*** SOURCE EXTRACT ***

Blue and white appear to have been historically used by Greeks for several centuries, and were used during revolts against the Ottomans prior to the 1821 revolution.
In March 1821, the Greek War of Independence broke out, an effort by the Greeks to free themselves from the Ottoman rule by declaring independence. The struggle to secure independence would continue until 1832. Later in the year, deputies from various provinces of Greece assembled at Piada (near Epidaurus, and today known as Nea Epidauros) in the First National Assembly to draft the first Greek Constitution, which was published on 1 January 1822. The Constitution of 1822 was the first of many which would lead to the modern Constitution.

In addition to the constitution, the delegates selected Athens as the new national capital, though it had yet to be conquered from the Ottoman Empire. They also selected a new standard for the troops, a "white cross on an azure field", a new naval flag, and new national colours, sky blue and white; the new colours replaced those used by Alexander Ypsilantis, and the black used by the Filiki Eteria, and were specified in the Constitution. The flag was raised at the Acrocorinth after its capture on 26 June 1822.

In the Greco-Italian War, during which Italian forces occupied parts of Greece in 1940 and 1941, Greek civilians in Pothia would taunt the occupying forces by painting their houses in blue and white. Some houses still retain this colouration among the more typical pink and ochre buildings.

*** End of SOURCE EXTRACT ***

» **PROBLEMS TO SOLVE**
1. In the text on Greek blue and white, swap "revolts" for "uprisings" and write out the part between "Blue and white appear" and "the 1821 revolution.", inclusive.
2. Write the next part of the text on Greek blue and white, picking up after its final sentence.
The material is not needed.

*** DATA SHOWN ***

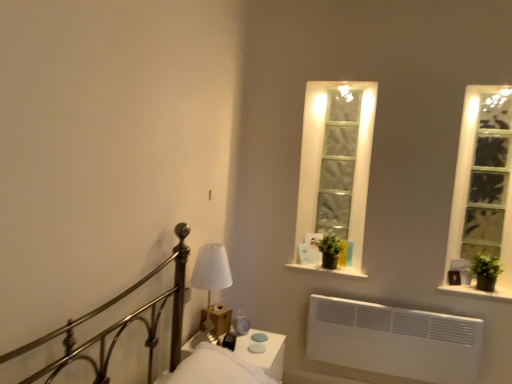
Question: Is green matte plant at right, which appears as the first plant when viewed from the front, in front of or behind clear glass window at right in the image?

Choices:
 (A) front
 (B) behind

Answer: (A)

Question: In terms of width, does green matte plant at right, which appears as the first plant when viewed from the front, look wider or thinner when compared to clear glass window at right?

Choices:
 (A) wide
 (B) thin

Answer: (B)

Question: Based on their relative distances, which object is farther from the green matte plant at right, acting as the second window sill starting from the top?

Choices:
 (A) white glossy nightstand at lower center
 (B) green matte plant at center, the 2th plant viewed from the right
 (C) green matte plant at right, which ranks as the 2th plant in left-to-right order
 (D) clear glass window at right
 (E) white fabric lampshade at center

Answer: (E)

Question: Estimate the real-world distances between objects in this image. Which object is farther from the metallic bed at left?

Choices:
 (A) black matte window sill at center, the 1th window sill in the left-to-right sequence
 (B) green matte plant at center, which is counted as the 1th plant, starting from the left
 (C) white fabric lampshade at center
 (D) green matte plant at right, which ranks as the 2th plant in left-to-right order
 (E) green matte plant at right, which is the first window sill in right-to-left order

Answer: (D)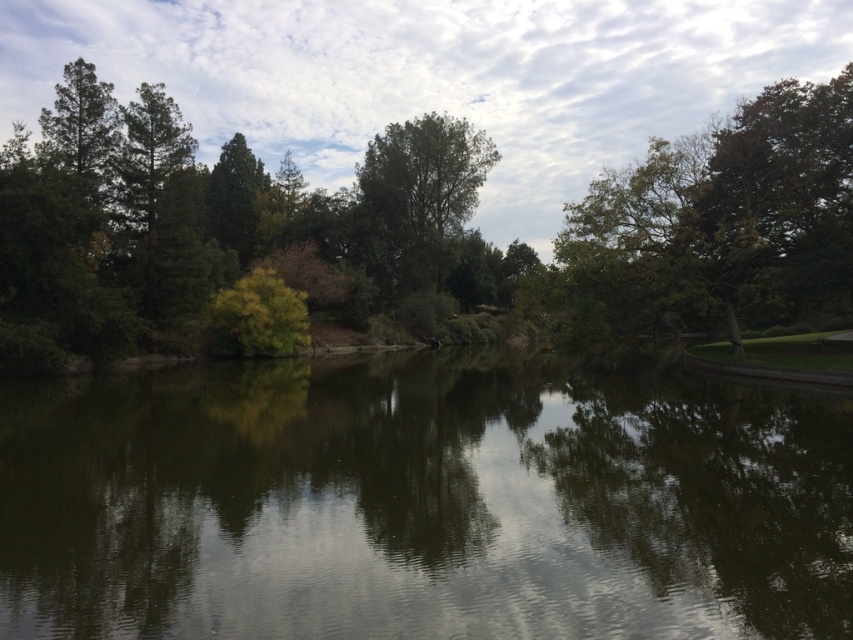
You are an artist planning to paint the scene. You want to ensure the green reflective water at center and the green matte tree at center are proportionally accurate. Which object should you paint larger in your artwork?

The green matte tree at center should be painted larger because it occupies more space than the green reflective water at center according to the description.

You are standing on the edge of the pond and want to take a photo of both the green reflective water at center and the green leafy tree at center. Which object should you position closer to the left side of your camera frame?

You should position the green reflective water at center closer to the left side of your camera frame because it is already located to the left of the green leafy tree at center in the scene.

*** End of DATA SHOWN ***
*** DATA SHOWN ***

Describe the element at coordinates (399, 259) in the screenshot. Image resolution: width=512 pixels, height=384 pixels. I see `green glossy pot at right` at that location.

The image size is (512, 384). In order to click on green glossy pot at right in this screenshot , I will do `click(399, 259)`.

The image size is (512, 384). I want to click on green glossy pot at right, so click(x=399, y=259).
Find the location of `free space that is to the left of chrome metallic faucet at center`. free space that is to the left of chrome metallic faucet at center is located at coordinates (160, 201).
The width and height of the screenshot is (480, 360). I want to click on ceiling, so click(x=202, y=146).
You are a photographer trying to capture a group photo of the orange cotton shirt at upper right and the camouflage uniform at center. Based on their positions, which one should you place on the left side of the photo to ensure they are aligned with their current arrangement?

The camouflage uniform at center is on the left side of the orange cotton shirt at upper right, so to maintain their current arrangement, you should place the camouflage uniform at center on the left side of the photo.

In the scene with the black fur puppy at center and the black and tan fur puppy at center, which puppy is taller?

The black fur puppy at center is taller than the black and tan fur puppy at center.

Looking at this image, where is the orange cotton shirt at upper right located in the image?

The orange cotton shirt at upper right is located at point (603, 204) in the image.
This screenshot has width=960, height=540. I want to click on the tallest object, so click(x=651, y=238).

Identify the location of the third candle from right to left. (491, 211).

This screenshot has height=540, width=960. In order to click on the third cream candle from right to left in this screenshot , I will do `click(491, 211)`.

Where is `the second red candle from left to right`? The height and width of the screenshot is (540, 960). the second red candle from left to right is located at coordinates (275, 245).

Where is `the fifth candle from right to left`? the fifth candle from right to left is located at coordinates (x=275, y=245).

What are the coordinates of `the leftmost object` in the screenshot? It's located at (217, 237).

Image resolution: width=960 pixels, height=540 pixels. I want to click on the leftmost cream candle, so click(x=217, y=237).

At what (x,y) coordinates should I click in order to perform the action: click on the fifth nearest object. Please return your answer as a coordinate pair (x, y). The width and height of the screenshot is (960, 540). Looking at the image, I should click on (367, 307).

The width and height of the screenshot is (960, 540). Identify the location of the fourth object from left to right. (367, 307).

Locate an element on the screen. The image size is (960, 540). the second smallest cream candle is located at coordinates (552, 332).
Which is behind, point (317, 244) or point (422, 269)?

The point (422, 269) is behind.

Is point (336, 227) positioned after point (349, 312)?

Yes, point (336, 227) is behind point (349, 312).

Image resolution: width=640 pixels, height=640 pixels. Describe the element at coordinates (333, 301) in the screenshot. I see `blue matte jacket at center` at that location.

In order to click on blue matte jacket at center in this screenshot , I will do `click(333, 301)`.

*** End of DATA SHOWN ***

» **ANSWERS TO THIS EXERCISE**
1.
Blue and white appear to have been historically used by Greeks for several centuries, and were used during uprisings against the Ottomans prior to the 1821 revolution.

2.
==Symbols and decorations==

The current coat of arms of Greece, in the national colours, was established on 7 June 1975

The coat of arms of Greece consists of a white cross on a blue escutcheon which is surrounded by two laurel branches. Although the tincture for the branches is designated as "proper", which implies the colour found in nature, it is usually displayed with blue laurel branches; the president, military, and security services use golden branches instead. The Flag of Greece is also blue and white, as defined by Law 851/1978 Regarding the National Flag. It specifies the colour of "cyan" (Greek: κυανό, kyano), meaning "blue", so the shade of blue is ambiguous.

The Order of the Redeemer and military decoration Cross of Valour both have ribbons in the national colours.

The national animal of Greece is the Dolphin.

The national bird of Greece is the Little owl.

The national flower of Greece is the Bear's Breech (also known as the Acanthus).

==Sport==
An official report from the 1896 Summer Olympics stated that pigeons adorned with ribbons in the national colours were released from Panathenaic Stadium after Spyridon Louis, winner of the marathon, was introduced to accept his medal and a trophy.